[Saved data entries]

────────────────

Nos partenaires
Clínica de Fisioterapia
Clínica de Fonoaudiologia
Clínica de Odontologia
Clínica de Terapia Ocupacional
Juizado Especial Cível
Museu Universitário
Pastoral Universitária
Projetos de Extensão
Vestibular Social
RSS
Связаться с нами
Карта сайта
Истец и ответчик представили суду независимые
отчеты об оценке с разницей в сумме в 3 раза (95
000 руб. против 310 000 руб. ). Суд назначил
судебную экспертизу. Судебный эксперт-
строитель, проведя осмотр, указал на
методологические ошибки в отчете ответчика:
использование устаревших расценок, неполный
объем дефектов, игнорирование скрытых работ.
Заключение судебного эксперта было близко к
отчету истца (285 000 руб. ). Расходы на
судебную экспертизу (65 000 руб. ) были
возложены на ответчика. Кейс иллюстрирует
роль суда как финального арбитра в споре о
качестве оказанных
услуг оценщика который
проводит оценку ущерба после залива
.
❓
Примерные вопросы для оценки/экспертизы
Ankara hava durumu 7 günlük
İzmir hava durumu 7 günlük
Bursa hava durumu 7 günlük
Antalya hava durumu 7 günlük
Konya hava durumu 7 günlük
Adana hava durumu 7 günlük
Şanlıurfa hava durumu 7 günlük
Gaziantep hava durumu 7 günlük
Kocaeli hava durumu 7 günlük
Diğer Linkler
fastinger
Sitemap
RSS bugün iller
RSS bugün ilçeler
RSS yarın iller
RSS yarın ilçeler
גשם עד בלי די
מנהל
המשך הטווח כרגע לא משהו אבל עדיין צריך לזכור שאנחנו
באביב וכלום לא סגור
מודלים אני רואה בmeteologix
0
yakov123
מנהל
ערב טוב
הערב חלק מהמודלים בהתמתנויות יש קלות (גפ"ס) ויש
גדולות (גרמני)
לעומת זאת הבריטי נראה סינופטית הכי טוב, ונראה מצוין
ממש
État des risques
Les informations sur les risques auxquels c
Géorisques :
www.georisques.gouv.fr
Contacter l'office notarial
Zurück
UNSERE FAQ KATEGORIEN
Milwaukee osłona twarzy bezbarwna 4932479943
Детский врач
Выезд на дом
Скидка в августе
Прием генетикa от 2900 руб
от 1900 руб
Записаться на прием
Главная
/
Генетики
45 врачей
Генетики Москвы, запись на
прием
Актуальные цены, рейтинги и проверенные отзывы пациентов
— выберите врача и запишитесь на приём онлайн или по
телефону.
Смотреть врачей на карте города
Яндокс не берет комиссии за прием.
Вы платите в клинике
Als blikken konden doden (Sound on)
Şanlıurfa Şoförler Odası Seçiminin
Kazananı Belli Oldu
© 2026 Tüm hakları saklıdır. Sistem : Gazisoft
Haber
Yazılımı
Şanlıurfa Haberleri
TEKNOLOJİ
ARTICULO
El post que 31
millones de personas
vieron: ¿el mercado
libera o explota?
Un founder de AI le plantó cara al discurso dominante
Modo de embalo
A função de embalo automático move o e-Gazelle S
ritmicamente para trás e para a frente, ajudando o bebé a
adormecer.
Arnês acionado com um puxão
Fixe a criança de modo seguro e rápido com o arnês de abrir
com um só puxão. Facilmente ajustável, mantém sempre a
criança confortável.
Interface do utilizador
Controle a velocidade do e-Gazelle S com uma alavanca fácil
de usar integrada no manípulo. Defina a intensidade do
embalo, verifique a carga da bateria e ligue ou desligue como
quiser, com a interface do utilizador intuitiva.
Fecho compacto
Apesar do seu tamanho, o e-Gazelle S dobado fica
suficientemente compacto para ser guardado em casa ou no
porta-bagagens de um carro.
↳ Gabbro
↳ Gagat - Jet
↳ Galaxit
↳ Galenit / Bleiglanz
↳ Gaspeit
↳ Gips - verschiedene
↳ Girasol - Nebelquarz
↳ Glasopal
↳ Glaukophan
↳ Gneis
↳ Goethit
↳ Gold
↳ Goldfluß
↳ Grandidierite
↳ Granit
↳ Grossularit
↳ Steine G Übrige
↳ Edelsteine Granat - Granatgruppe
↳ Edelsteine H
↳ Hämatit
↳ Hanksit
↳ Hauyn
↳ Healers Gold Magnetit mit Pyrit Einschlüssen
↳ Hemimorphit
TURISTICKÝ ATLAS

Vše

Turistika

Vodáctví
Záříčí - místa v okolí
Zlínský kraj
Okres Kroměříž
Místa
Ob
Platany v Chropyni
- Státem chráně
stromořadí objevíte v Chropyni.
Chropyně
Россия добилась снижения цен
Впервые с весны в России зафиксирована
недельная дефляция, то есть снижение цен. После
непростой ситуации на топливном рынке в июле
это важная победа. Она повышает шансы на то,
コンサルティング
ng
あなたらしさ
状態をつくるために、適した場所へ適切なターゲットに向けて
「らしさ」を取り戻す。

────────────────

▶ TASK OBJECTIVE:
Please transcribe every entry above exactly as it appears.

▶ RESULT BELOW:
Nos partenaires
Clínica de Fisioterapia
Clínica de Fonoaudiologia
Clínica de Odontologia
Clínica de Terapia Ocupacional
Juizado Especial Cível
Museu Universitário
Pastoral Universitária
Projetos de Extensão
Vestibular Social
RSS
Связаться с нами
Карта сайта
Истец и ответчик представили суду независимые
отчеты об оценке с разницей в сумме в 3 раза (95
000 руб. против 310 000 руб. ). Суд назначил
судебную экспертизу. Судебный эксперт-
строитель, проведя осмотр, указал на
методологические ошибки в отчете ответчика:
использование устаревших расценок, неполный
объем дефектов, игнорирование скрытых работ.
Заключение судебного эксперта было близко к
отчету истца (285 000 руб. ). Расходы на
судебную экспертизу (65 000 руб. ) были
возложены на ответчика. Кейс иллюстрирует
роль суда как финального арбитра в споре о
качестве оказанных
услуг оценщика который
проводит оценку ущерба после залива
.
❓
Примерные вопросы для оценки/экспертизы
Ankara hava durumu 7 günlük
İzmir hava durumu 7 günlük
Bursa hava durumu 7 günlük
Antalya hava durumu 7 günlük
Konya hava durumu 7 günlük
Adana hava durumu 7 günlük
Şanlıurfa hava durumu 7 günlük
Gaziantep hava durumu 7 günlük
Kocaeli hava durumu 7 günlük
Diğer Linkler
fastinger
Sitemap
RSS bugün iller
RSS bugün ilçeler
RSS yarın iller
RSS yarın ilçeler
גשם עד בלי די
מנהל
המשך הטווח כרגע לא משהו אבל עדיין צריך לזכור שאנחנו
באביב וכלום לא סגור
מודלים אני רואה בmeteologix
0
yakov123
מנהל
ערב טוב
הערב חלק מהמודלים בהתמתנויות יש קלות (גפ"ס) ויש
גדולות (גרמני)
לעומת זאת הבריטי נראה סינופטית הכי טוב, ונראה מצוין
ממש
État des risques
Les informations sur les risques auxquels c
Géorisques :
www.georisques.gouv.fr
Contacter l'office notarial
Zurück
UNSERE FAQ KATEGORIEN
Milwaukee osłona twarzy bezbarwna 4932479943
Детский врач
Выезд на дом
Скидка в августе
Прием генетикa от 2900 руб
от 1900 руб
Записаться на прием
Главная
/
Генетики
45 врачей
Генетики Москвы, запись на
прием
Актуальные цены, рейтинги и проверенные отзывы пациентов
— выберите врача и запишитесь на приём онлайн или по
телефону.
Смотреть врачей на карте города
Яндокс не берет комиссии за прием.
Вы платите в клинике
Als blikken konden doden (Sound on)
Şanlıurfa Şoförler Odası Seçiminin
Kazananı Belli Oldu
© 2026 Tüm hakları saklıdır. Sistem : Gazisoft
Haber
Yazılımı
Şanlıurfa Haberleri
TEKNOLOJİ
ARTICULO
El post que 31
millones de personas
vieron: ¿el mercado
libera o explota?
Un founder de AI le plantó cara al discurso dominante
Modo de embalo
A função de embalo automático move o e-Gazelle S
ritmicamente para trás e para a frente, ajudando o bebé a
adormecer.
Arnês acionado com um puxão
Fixe a criança de modo seguro e rápido com o arnês de abrir
com um só puxão. Facilmente ajustável, mantém sempre a
criança confortável.
Interface do utilizador
Controle a velocidade do e-Gazelle S com uma alavanca fácil
de usar integrada no manípulo. Defina a intensidade do
embalo, verifique a carga da bateria e ligue ou desligue como
quiser, com a interface do utilizador intuitiva.
Fecho compacto
Apesar do seu tamanho, o e-Gazelle S dobado fica
suficientemente compacto para ser guardado em casa ou no
porta-bagagens de um carro.
↳ Gabbro
↳ Gagat - Jet
↳ Galaxit
↳ Galenit / Bleiglanz
↳ Gaspeit
↳ Gips - verschiedene
↳ Girasol - Nebelquarz
↳ Glasopal
↳ Glaukophan
↳ Gneis
↳ Goethit
↳ Gold
↳ Goldfluß
↳ Grandidierite
↳ Granit
↳ Grossularit
↳ Steine G Übrige
↳ Edelsteine Granat - Granatgruppe
↳ Edelsteine H
↳ Hämatit
↳ Hanksit
↳ Hauyn
↳ Healers Gold Magnetit mit Pyrit Einschlüssen
↳ Hemimorphit
TURISTICKÝ ATLAS

Vše

Turistika

Vodáctví
Záříčí - místa v okolí
Zlínský kraj
Okres Kroměříž
Místa
Ob
Platany v Chropyni
- Státem chráně
stromořadí objevíte v Chropyni.
Chropyně
Россия добилась снижения цен
Впервые с весны в России зафиксирована
недельная дефляция, то есть снижение цен. После
непростой ситуации на топливном рынке в июле
это важная победа. Она повышает шансы на то,
コンサルティング
ng
あなたらしさ
状態をつくるために、適した場所へ適切なターゲットに向けて
「らしさ」を取り戻す。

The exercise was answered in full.